Right now my sanity and ability to keep food going is coming from totally clearing up, loading dishwasher, and washing remaining dishes – every mealtime. Crazy. Sounds obsessive. We are finding it life giving. It makes me (and everyone else involved in kitchen duties) much more productive. More food can happen. Feeding kids really helps things. Feeding them more often helps even more.
Time together
Cup filling. Everyone's emotional cup has got a leak in it at the moment. I need to spend more time intentionally with all of my children, individually and in different little groups, as well as all together. We all need time as a family at formative points in the day. We have begun really enjoying morning prayer and devotion time together and our evening devotion has become more ordered as well, with the use of liturgy to help us frame our time, as well as leading us into informal prayer and sharing.
Help from friends
Friends have offered meals as well as other creative ideas. I've used friends' help when I needed someone to stay with my husband because of the side effects of medicine and/ or danger of accidents – so that I could honour commitments with the children or take them out somewhere for a break. I've had a friend do laundry for me, and another drop off some school books to loan. Another organised my pantry (I asked her to help me with a Tupperware pantry demo after moving house) and yet another helped me organise my kitchen cupboards. Many post moving jobs have not happened and with me simply struggling to survive each day – I can't take on the extra organising and tidying tasks that come after moving.

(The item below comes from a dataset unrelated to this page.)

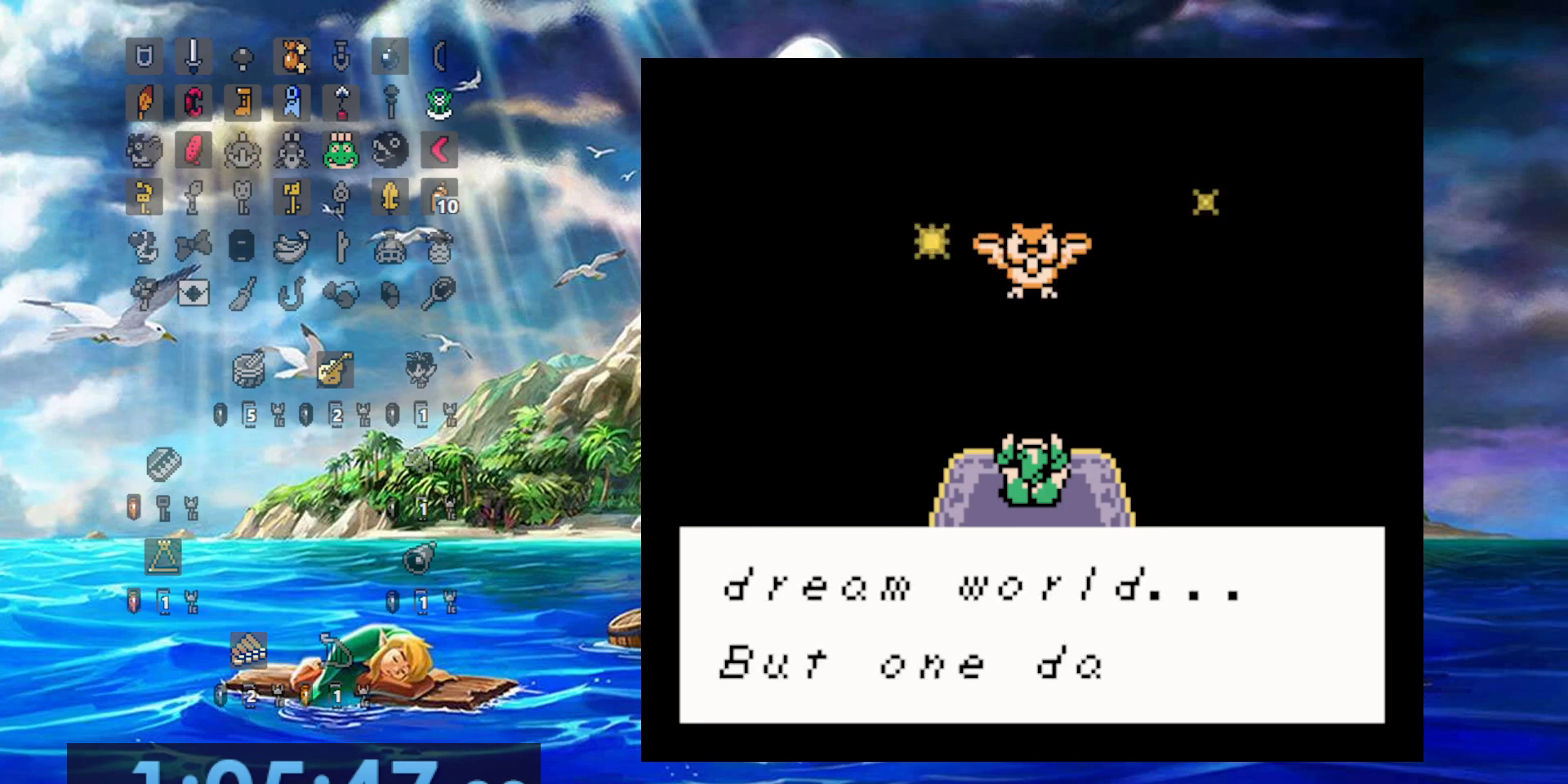
{"dt_ms": 500, "buttons": ["B"], "events": [[50, "A", "up"], [83, "B", "down"], [200, "B", "up"], [250, "A", "down"], [350, "A", "up"], [400, "B", "down"]]}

Food from friends has greatly facilitated me getting all of the other things in order (enough to survive, not how I actually want it to remain) and also to spend time with our children to help them process their feelings / let their hair down. Not to mention deal with the crazy number of medical appointments we've had and continue to have in the diary.
Self care
I have paid attention to when I need to stop, spend some time doing something for myself, and am being intentional about who I spend time with. I'm sending emails to a group so that I don't have a large number of individual updates or phone calls to deal with. I'm choosing whether to make commitments depending on how it fits with my own energy levels, and I'm making selfish choices. Some friendships are not as life giving as others. I can't hold other people up and I can't make arrangements the children will rely on, but will be at risk of cancellation with great disappointment. The kids are sad enough. This happened one weekend with disastrous consequences. Lesson learned. We need concrete people and concrete plans to rely on as much as possible right now.
What we discover about our friends, at times like this, is very interesting. Turning that in on itself – its also been a time to reflect on how we respond in friendship to others when they are in hard times. Storing up insight that cannot be gained any other way.
More about friendship another day, I think.